In 2017, McKinsey partners proposed several options to “turbocharge” sales of Purdue’s addictive painkiller. One was to give distributors rebates of $14,810 for every OxyContin overdose attributed to pills they had sold. Purdue executives embraced the plan, though some expresses reservations. (Read the NYTimes story: the McKinsey team’s conduct was abhorrent.) Spokesmen for CVS and Anthem, themselves two of McKinsey’s biggest clients, have denied receiving overdose rebates from Purdue, according to reporters Walt Bogdanich and Michael Forsythe.
Moreover, after Massachusetts’ attorney general sued Purdue, Martin Elling, a senior partner in McKinsey’s North American pharmaceutical practice, wrote to another senior partner, “It probably makes sense to have a quick conversation with the risk committee to see if we should be doing anything” other than “eliminating all our documents and emails. Suspect not but as things get tougher there someone might turn to us.” Came the reply: “Thanks for the heads-up. Will do.” Elling has apparently relocated his practice from New Jersey to McKinsey’s Bangkok office, the Times reporters write.
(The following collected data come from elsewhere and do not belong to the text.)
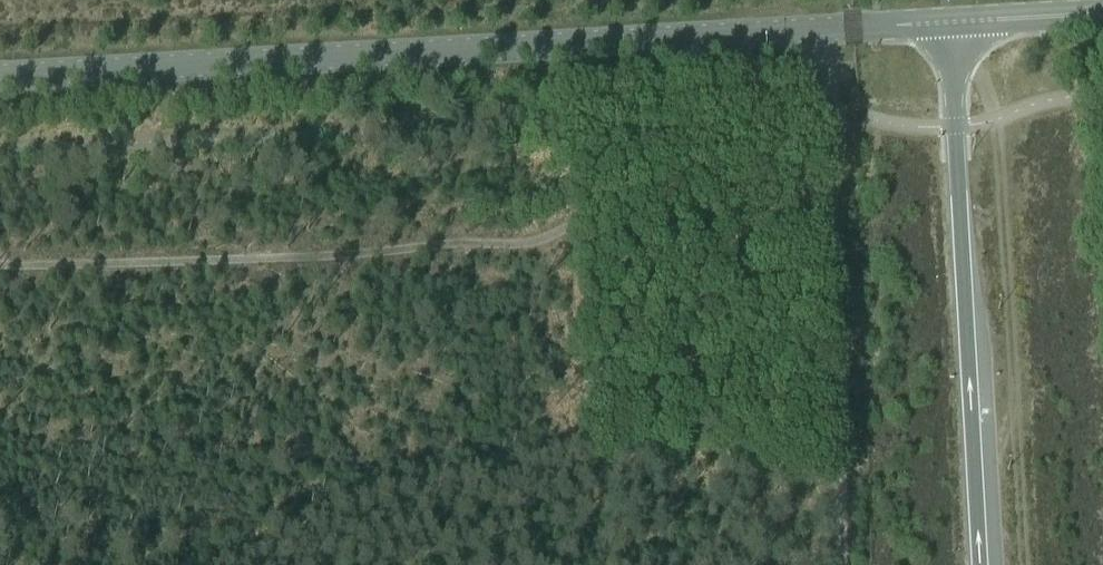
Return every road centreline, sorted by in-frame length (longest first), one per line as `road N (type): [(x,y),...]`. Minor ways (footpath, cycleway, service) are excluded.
road 1 (primary): [(0,76),(952,22)]
road 2 (track): [(1026,564),(999,131),(952,22)]
road 3 (motorway): [(984,564),(952,22)]
road 4 (track): [(830,108),(843,564)]
road 5 (primary): [(952,22),(1102,14)]

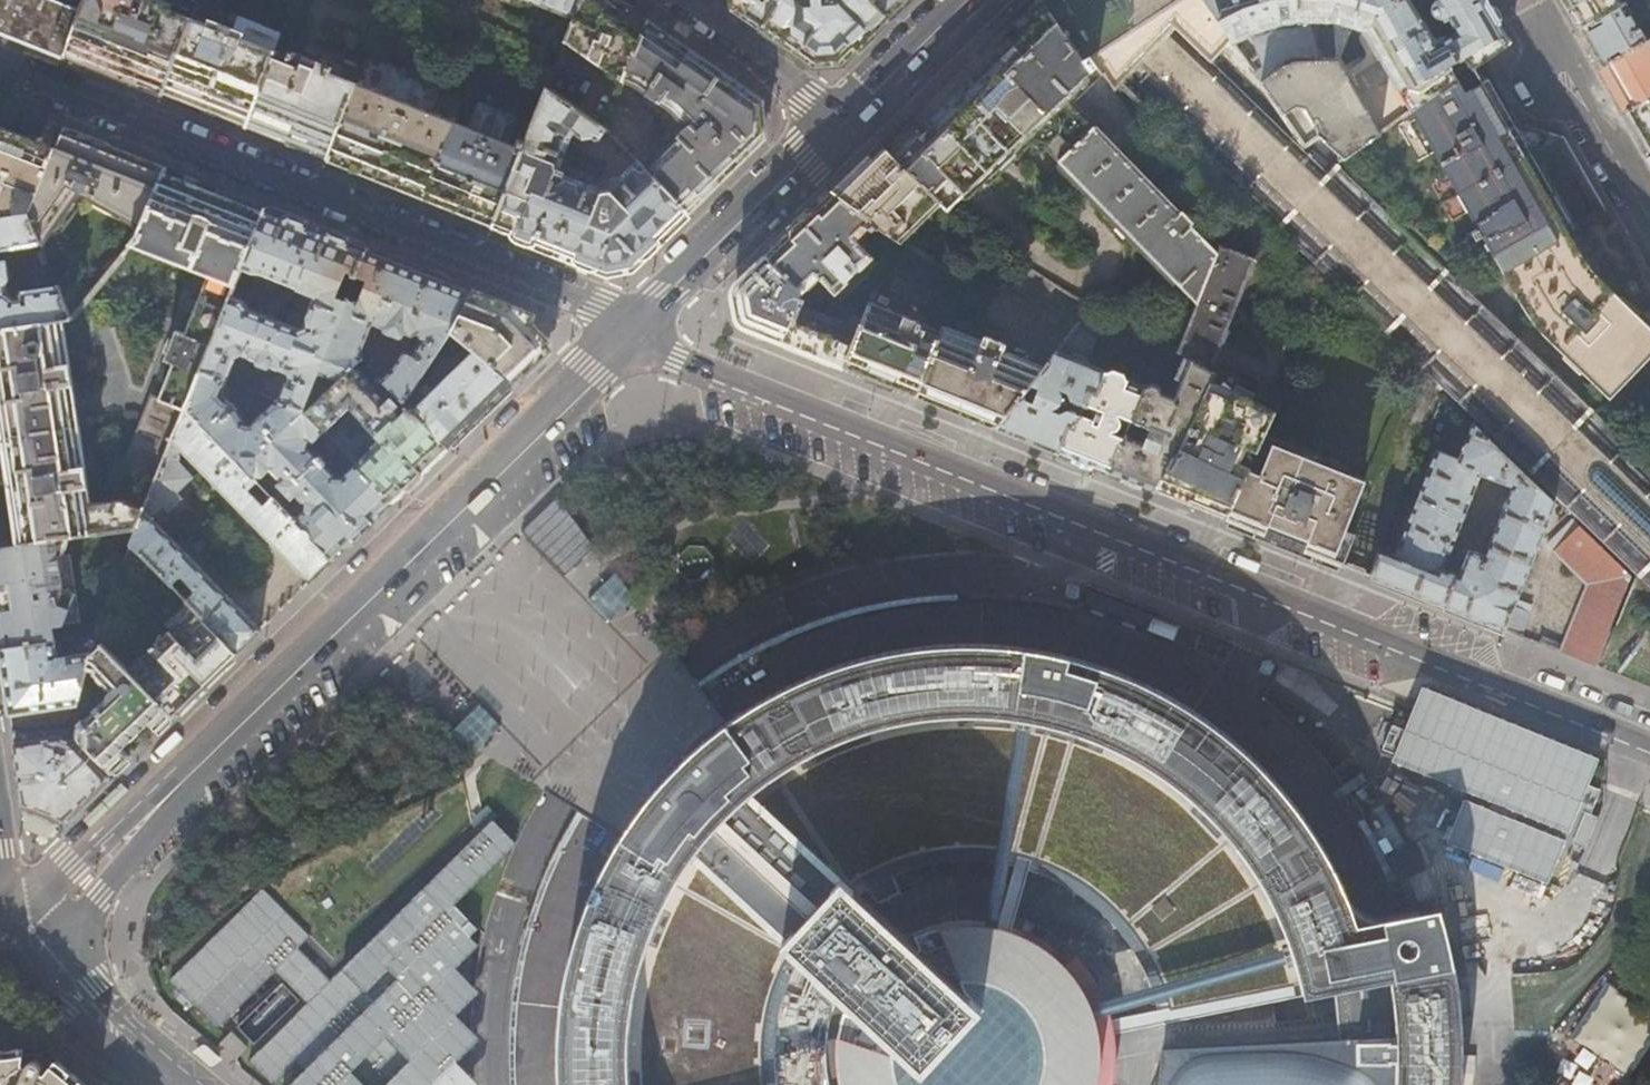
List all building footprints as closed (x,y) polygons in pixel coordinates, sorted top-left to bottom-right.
[(23,42),(62,58),(64,53),(85,0),(0,0),(0,33),(23,42)] [(162,0),(85,0),(64,53),(115,73),(164,92),(165,89),(192,19),(194,13),(162,0)] [(575,18),(582,0),(528,0),(575,18)] [(617,0),(582,0),(575,18),(565,42),(622,82),(647,21),(625,6),(617,0)] [(731,11),(813,68),(841,65),(888,21),(909,0),(728,0),(731,11)] [(1041,0),(1036,0),(1023,11),(1030,18),(1010,37),(1014,43),(1006,50),(1002,46),(929,119),(933,124),(924,132),(920,128),(917,130),(905,120),(880,145),(937,200),(949,211),(975,186),(983,194),(1031,146),(1053,167),(1197,303),(1217,253),(1188,225),(1191,222),(1179,212),(1176,214),(1114,155),(1138,131),(1090,58),(1084,62),(1041,0)] [(1235,44),(1253,34),(1264,65),(1254,72),(1256,74),(1294,63),(1296,0),(1203,0),(1235,44)] [(1502,25),(1487,0),(1434,0),(1435,3),(1429,7),(1427,9),(1426,14),(1428,19),(1430,20),(1432,21),(1436,22),(1445,18),(1453,33),(1430,47),(1416,23),(1414,24),(1400,0),(1296,0),(1294,63),(1256,74),(1284,114),(1295,107),(1313,110),(1313,115),(1316,118),(1319,118),(1322,123),(1318,126),(1319,137),(1342,158),(1407,113),(1455,80),(1446,67),(1462,58),(1466,65),(1464,67),(1467,71),(1482,61),(1510,41),(1502,25)] [(1572,17),(1578,29),(1618,5),(1615,0),(1562,0),(1572,17)] [(1618,5),(1578,29),(1591,50),(1601,68),(1643,42),(1625,10),(1629,7),(1626,0),(1618,5)] [(210,26),(192,19),(165,89),(200,103),(248,122),(276,52),(243,39),(245,34),(213,21),(210,26)] [(762,142),(758,97),(749,91),(697,55),(647,21),(622,82),(635,87),(670,111),(678,119),(678,121),(686,130),(644,169),(688,214),(717,186),(762,142)] [(1601,68),(1612,87),(1625,110),(1649,96),(1649,38),(1643,42),(1601,68)] [(288,57),(276,52),(248,122),(247,124),(277,136),(327,156),(356,83),(329,73),(331,68),(291,52),(288,57)] [(1482,61),(1467,72),(1455,80),(1407,113),(1342,158),(1340,160),(1444,260),(1480,239),(1514,299),(1524,314),(1532,324),(1537,330),(1540,335),(1602,393),(1649,343),(1649,289),(1614,225),(1605,210),(1575,232),(1538,167),(1531,155),(1544,147),(1547,132),(1517,124),(1499,91),(1482,61)] [(437,87),(391,69),(382,93),(428,111),(437,87)] [(382,93),(356,83),(327,156),(356,167),(355,171),(387,183),(396,187),(398,184),(420,193),(419,196),(493,225),(527,139),(520,137),(517,144),(508,141),(487,133),(428,111),(382,93)] [(546,90),(527,139),(493,225),(491,228),(557,254),(605,273),(633,268),(655,246),(688,214),(644,169),(636,161),(619,177),(613,177),(606,183),(606,189),(597,188),(564,175),(565,173),(559,170),(570,139),(574,134),(583,140),(591,137),(595,141),(599,140),(605,130),(546,90)] [(1625,110),(1637,132),(1649,152),(1649,151),(1649,96),(1625,110)] [(487,133),(508,141),(518,117),(498,108),(487,133)] [(56,148),(10,130),(0,126),(0,218),(28,214),(56,148)] [(64,128),(56,148),(28,214),(40,244),(78,191),(141,224),(163,173),(115,154),(107,151),(109,145),(64,128)] [(1313,141),(1309,136),(1303,141),(1306,146),(1313,141)] [(937,200),(880,145),(856,168),(831,192),(876,225),(898,239),(937,200)] [(263,213),(163,173),(141,224),(138,233),(129,245),(207,276),(234,287),(263,213)] [(876,225),(831,192),(798,224),(765,255),(800,292),(818,276),(840,299),(877,264),(857,241),(876,225)] [(346,272),(356,276),(367,248),(318,229),(266,208),(263,213),(234,287),(201,369),(225,379),(226,380),(236,356),(243,352),(258,359),(257,361),(271,366),(271,365),(287,372),(290,379),(285,382),(277,400),(305,412),(318,375),(346,302),(336,298),(346,272)] [(0,218),(0,251),(40,244),(28,214),(0,218)] [(1207,370),(1253,258),(1221,245),(1217,253),(1197,303),(1177,353),(1207,370)] [(395,259),(367,248),(356,276),(350,290),(362,294),(360,300),(348,296),(346,302),(318,375),(338,381),(352,367),(359,359),(360,357),(357,356),(370,321),(380,324),(382,332),(384,333),(383,337),(390,339),(391,335),(401,338),(404,336),(406,334),(413,336),(418,332),(421,341),(412,353),(405,349),(393,370),(381,381),(395,395),(403,404),(449,329),(473,290),(450,281),(395,259)] [(796,304),(800,292),(765,255),(752,268),(736,284),(745,328),(793,347),(845,368),(860,330),(796,304)] [(61,318),(69,317),(56,284),(20,291),(21,298),(14,299),(6,292),(5,283),(7,283),(10,279),(8,261),(0,262),(0,327),(61,318)] [(1091,307),(1019,262),(1001,287),(1071,333),(1091,307)] [(234,287),(207,276),(184,333),(175,329),(164,359),(172,363),(158,397),(150,394),(112,487),(122,491),(120,497),(89,502),(61,318),(0,327),(0,432),(9,490),(17,545),(59,539),(137,528),(185,408),(201,369),(234,287)] [(509,304),(473,290),(449,329),(513,383),(533,364),(542,355),(544,353),(546,347),(546,342),(544,336),(517,308),(509,304)] [(916,396),(942,332),(905,317),(909,308),(873,294),(860,330),(845,368),(879,381),(916,396)] [(1083,345),(1093,328),(1084,323),(1073,340),(1083,345)] [(944,327),(942,332),(916,396),(956,412),(996,428),(1046,365),(1005,350),(1007,344),(985,336),(983,341),(944,327)] [(503,393),(513,383),(449,329),(403,404),(408,409),(446,448),(462,433),(503,393)] [(1151,357),(1120,337),(1116,347),(1147,367),(1151,357)] [(1061,403),(1062,397),(1062,394),(1060,391),(1067,392),(1070,400),(1083,405),(1089,392),(1097,395),(1107,371),(1087,364),(1086,359),(1074,354),(1069,357),(1056,352),(1046,365),(996,428),(1026,440),(1058,453),(1068,427),(1074,429),(1079,415),(1067,410),(1059,413),(1053,409),(1057,407),(1059,405),(1061,403)] [(1192,422),(1210,383),(1213,374),(1207,370),(1177,353),(1169,364),(1185,371),(1173,398),(1160,392),(1158,385),(1150,382),(1145,385),(1128,423),(1151,432),(1146,445),(1123,436),(1119,447),(1115,446),(1106,472),(1131,482),(1153,491),(1192,422)] [(363,363),(375,375),(382,368),(370,356),(363,363)] [(1164,365),(1151,357),(1147,367),(1158,374),(1164,365)] [(352,367),(338,381),(308,415),(324,432),(332,440),(347,424),(340,418),(350,408),(382,442),(373,451),(366,444),(350,459),(357,466),(392,501),(421,473),(446,448),(408,409),(400,416),(387,403),(395,395),(381,381),(376,376),(368,384),(352,367)] [(218,394),(225,379),(201,369),(185,408),(257,481),(259,484),(264,478),(263,477),(266,473),(284,492),(275,500),(332,559),(362,529),(392,501),(357,466),(344,478),(334,478),(334,474),(325,465),(327,463),(320,456),(317,458),(310,451),(306,448),(311,440),(314,443),(324,432),(308,415),(305,412),(277,400),(275,399),(252,424),(243,421),(240,415),(236,409),(230,404),(224,400),(218,394)] [(1128,423),(1145,385),(1140,384),(1129,380),(1125,372),(1115,369),(1107,371),(1097,395),(1089,392),(1083,405),(1104,413),(1098,426),(1092,424),(1093,420),(1079,415),(1074,429),(1068,427),(1058,453),(1084,463),(1106,472),(1115,446),(1119,447),(1123,436),(1112,431),(1112,429),(1115,429),(1117,426),(1118,422),(1116,419),(1117,418),(1128,423)] [(1192,422),(1199,425),(1192,441),(1185,438),(1153,491),(1190,506),(1224,519),(1245,474),(1251,461),(1241,457),(1249,441),(1258,445),(1273,410),(1249,400),(1251,395),(1234,388),(1232,392),(1210,383),(1192,422)] [(1437,422),(1452,429),(1456,417),(1444,405),(1437,422)] [(247,492),(257,481),(185,408),(137,528),(130,544),(179,595),(187,587),(191,587),(192,591),(196,597),(200,601),(206,603),(206,608),(199,615),(236,653),(259,630),(150,518),(162,507),(167,513),(179,500),(174,495),(191,479),(176,463),(178,458),(177,454),(182,449),(309,581),(332,559),(275,500),(272,498),(262,508),(247,492)] [(1455,460),(1435,452),(1392,559),(1380,554),(1371,577),(1441,605),(1520,637),(1531,607),(1513,600),(1546,520),(1553,522),(1556,513),(1550,510),(1552,504),(1469,427),(1455,460)] [(1279,541),(1342,566),(1352,542),(1341,538),(1362,487),(1342,479),(1330,474),(1328,473),(1317,469),(1267,449),(1255,479),(1245,474),(1224,519),(1279,541)] [(559,500),(526,529),(564,574),(598,544),(559,500)] [(1559,653),(1594,667),(1628,577),(1568,521),(1544,546),(1585,584),(1559,653)] [(419,641),(543,765),(645,664),(516,535),(446,604),(451,609),(419,641)] [(69,562),(63,563),(59,539),(17,545),(0,547),(0,649),(54,641),(50,615),(76,611),(69,562)] [(616,576),(590,600),(611,622),(633,601),(616,576)] [(206,681),(236,653),(199,615),(186,602),(161,626),(167,632),(163,635),(159,634),(157,641),(151,647),(152,648),(128,671),(171,715),(206,681)] [(80,638),(82,655),(57,659),(55,641),(0,649),(0,655),(4,682),(9,714),(78,705),(78,703),(82,686),(87,667),(90,657),(95,637),(94,636),(80,638)] [(1459,1069),(1459,1037),(1457,1005),(1452,970),(1448,952),(1447,942),(1438,911),(1384,923),(1359,928),(1345,890),(1332,865),(1319,841),(1304,818),(1287,796),(1269,775),(1249,755),(1228,737),(1206,720),(1183,704),(1159,691),(1133,679),(1108,668),(1081,660),(1054,653),(1027,648),(999,645),(971,644),(944,645),(916,647),(888,652),(861,658),(835,666),(809,676),(784,688),(759,702),(736,716),(713,733),(692,751),(666,777),(654,791),(637,813),(621,836),(607,860),(595,885),(584,911),(575,937),(568,964),(563,991),(560,1019),(558,1047),(559,1075),(560,1084),(771,1084),(770,1077),(769,1062),(770,1046),(771,1039),(775,1015),(780,1000),(786,985),(793,971),(799,960),(862,1019),(860,1022),(841,1013),(834,1036),(832,1048),(831,1062),(833,1083),(833,1084),(1458,1084),(1459,1069)] [(90,657),(87,667),(95,669),(94,673),(111,690),(109,698),(79,726),(79,737),(113,772),(128,757),(118,747),(124,740),(130,740),(140,731),(139,725),(146,719),(156,730),(171,715),(128,671),(103,645),(90,657)] [(82,686),(78,703),(89,705),(93,689),(82,686)] [(1606,760),(1436,690),(1405,764),(1481,795),(1460,846),(1563,889),(1580,846),(1590,850),(1605,815),(1598,812),(1607,792),(1595,787),(1606,760)] [(502,728),(482,706),(453,734),(477,750),(502,728)] [(72,742),(79,737),(71,729),(12,732),(17,768),(22,804),(43,810),(53,815),(62,821),(106,778),(72,742)] [(1405,872),(1425,863),(1416,843),(1396,852),(1405,872)] [(1649,1052),(1649,1006),(1609,983),(1551,1084),(1631,1084),(1649,1052)] [(86,1084),(75,1075),(55,1059),(44,1072),(43,1071),(42,1064),(41,1062),(38,1060),(35,1058),(32,1058),(28,1059),(26,1061),(23,1060),(25,1045),(20,1047),(10,1049),(0,1049),(0,1084),(87,1084),(86,1084)]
Last week the Times reported McKinsey & Co. issued an unusual apology for its role in OxyContin sales and vowed a full internal review. Sen. Josh Hawley (R). of Missouri, wrote the firm asking if documents had been destroyed. “You should not expect this to be the last time McKinsey’s work is referenced,” the firm wrote in an internal memo to employees. “While we can’t change the past we can learn from it.”
Another rethink is for the FT. The newspaper started its award in 2005, with Goldman Sachs as its co-sponsor. Tarnished by the 2008 financial crisis and the aftermath, the financial services giant bowed out after 2013 and McKinsey took over. The enormous consulting firm is famous mainly for the anonymity on which it insists, but the Purdue Pharmaceutical scandal isn’t the first time McKinsey has been in the news recently, especially for its engagements abroad, in Puerto Rico and Saudi Arabia. A thorough audit of its practices, reinforced by outside institutions, is overdue. In an age of mixed economies and transparency, McKinsey’s business model of mutually-contracted secrecy between the firm and the client seems outdated
Why the need for sponsorship? It would seem to be mainly a form of cooperative advertising. The cash awards to authors are lavish: £30,000 to the winner, £10,000 to each of five finalists, undisclosed sums to the judges, publicists, and for advertising. That makes McKinsey’s investment a spectacular bargain, but it is something of a poisoned chalice for the FT.
The prize’s reputation as recognizing entertaining writing about important business topics is well established. Why not dispense with the money and influence? Who knows what McKinsey does and for whom? Isn’t trustworthy filtering of information the very essence of the newspaper’s business?